By the end of an hour, the predictability of people’s reactions was beginning to wear on me, and I left the Invertebrate House to get another look at the orangutans before heading home. I can’t say for sure that my work made a lasting impression on anyone else, but it did give me a new level of respect for the real volunteers; imagine having to stand there hour after hour, answering the same questions and enduring the same, often annoying responses. I couldn’t do it if you paid me. (Well, actually, I could do it if you paid me—I just couldn’t do it for free.) Admittedly, it would give my stern remarks (“Stop tapping on the glass!”) more authority, but that’s never stopped me before. I’ve found that a severe attitude and an air of command are all you really need. That and a fleet foot, just in case an imposing parent takes offense.

[all cuttlefish photos--except the first--taken at the New England Aquarium, Boston, MA]


pattinase (abbott) said...

My grandson (3) observed two roly-polys, excuse the spelling which may be incorrect. He told me one was the mother and the other one was the baby. The father, he informed me, was wearing camouflage and that's why we couldn't see him today. I think he will be a good visitor to your zoo some day.
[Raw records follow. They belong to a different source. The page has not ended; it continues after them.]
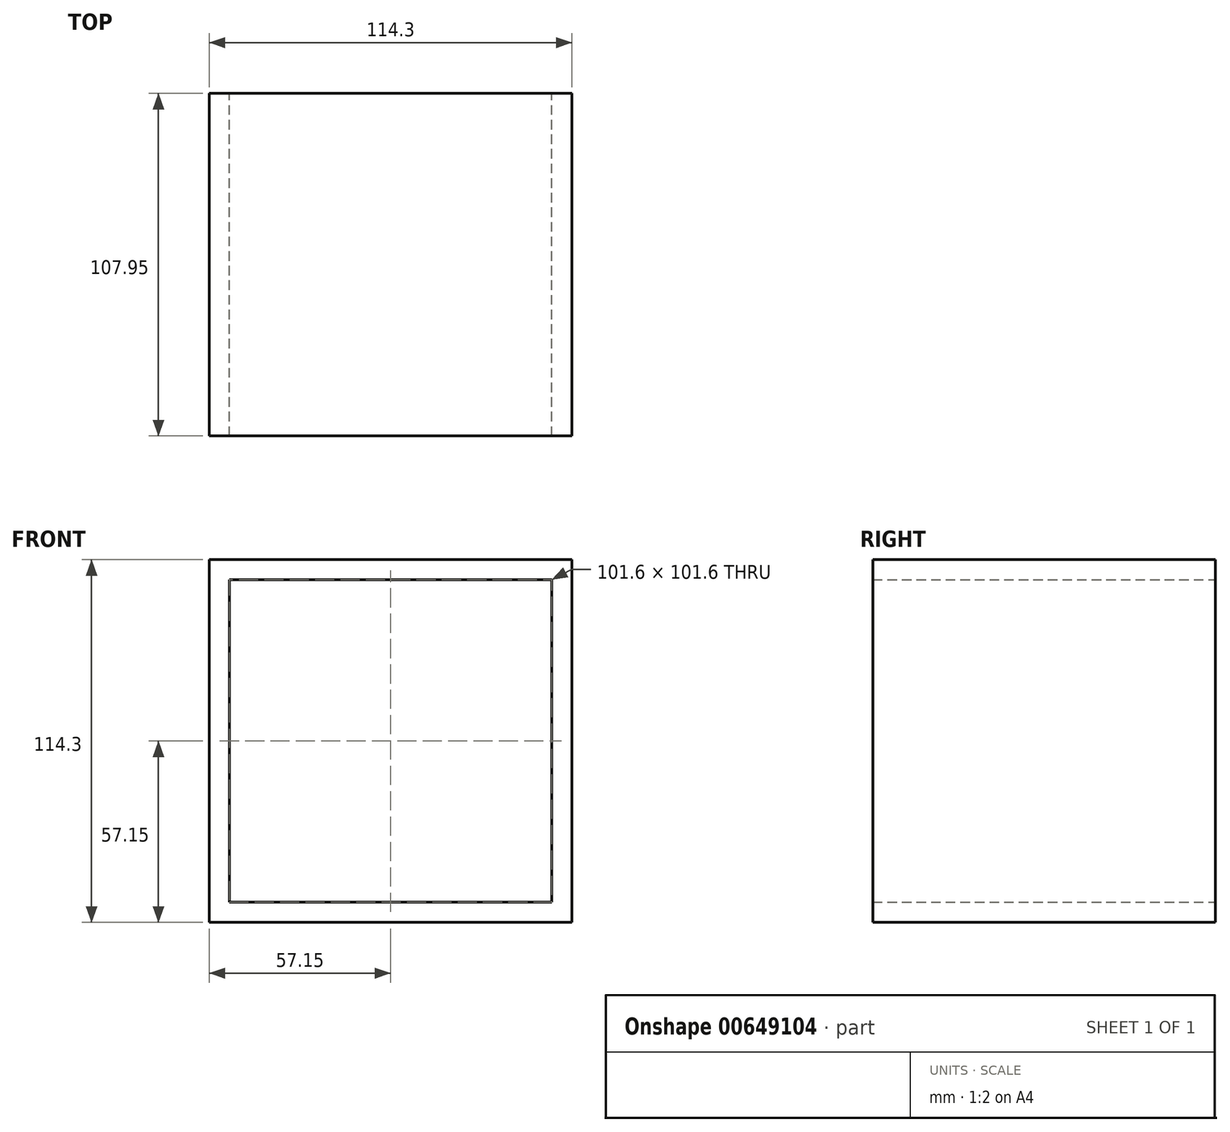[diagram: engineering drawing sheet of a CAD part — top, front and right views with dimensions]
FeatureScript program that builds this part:
annotation { "Feature Type Name" : "Feature", "Feature Type Description" : "" }
export const myFeature = defineFeature(function(context is Context, id is Id, definition is map)
    precondition{}
    {
        {
            var Q0;
            Q0=qCreatedBy(makeId("Front.planeOp"),FACE);
            var sketch = newSketch(context, id + "F0", { "sketchPlane" : qUnion([Q0])});
            skLineSegment(sketch, "E0.bottom", {"start": v(50.8, -50.8) * mm, "end": v(-50.8, -50.8) * mm});
            skLineSegment(sketch, "E0.top", {"start": v(50.8, 50.8) * mm, "end": v(-50.8, 50.8) * mm});
            skLineSegment(sketch, "E0.left", {"start": v(50.8, -50.8) * mm, "end": v(50.8, 50.8) * mm});
            skLineSegment(sketch, "E0.right", {"start": v(-50.8, -50.8) * mm, "end": v(-50.8, 50.8) * mm});
            skPoint(sketch, "E0.middle", {"position": v(0, 0) * mm});
            skLineSegment(sketch, "E1.0", {"start": v(57.15, 57.15) * mm, "end": v(-57.15, 57.15) * mm});
            skLineSegment(sketch, "E1.1", {"start": v(57.15, -57.15) * mm, "end": v(57.15, 57.15) * mm});
            skLineSegment(sketch, "E1.2", {"start": v(57.15, -57.15) * mm, "end": v(-57.15, -57.15) * mm});
            skLineSegment(sketch, "E1.3", {"start": v(-57.15, -57.15) * mm, "end": v(-57.15, 57.15) * mm});
            skSolve(sketch);
        }
        {
            var Q0;
            Q0=qSketchRegion(id+"F0",true);
            extrude(context, id + "F1", {"entities" : qUnion([Q0]), "depth" : 107.95 * mm, "offsetDistance" : 25.4 * mm});
        }
    });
Olivia V. Ambrogio said...

That's terrific! -Incidentally, roly-polys (polies?) are the only land crustacean! (I believe they're a kind of isopod.) How great is that?!

Anonymous said...

I thought I was the only land crustacean! Oh well.

pattinase (abbott) said...

Wow. Wait till I tell him.

Anca said...

I find cuttlefish adorable. Great narrative, Olivia, from which I draw the lesson that I'd better not offer my volunteer services to the Zoo. "Take your arm off"?

rebecca said...

I know the exact feeling that prompted you to do this - too many times I've heard parents at the zoo point out gorillas or orangutans to their kids with the words "Look at the monkey!" That is not a monkey! Monkeys have tails!

Amber Coakley said...

Hi Olivia, I'm visiting from CotS - really enjoyed your post. Good on you for volunteering to help educate the zoo visitors. I've quite enjoyed the education too. ;-)

Olivia V. Ambrogio said...

Thanks--always happy to educate those who want to learn! :) --And sometimes those who don't (I too am driven crazy by the "Look at the monkey!" exclamations.)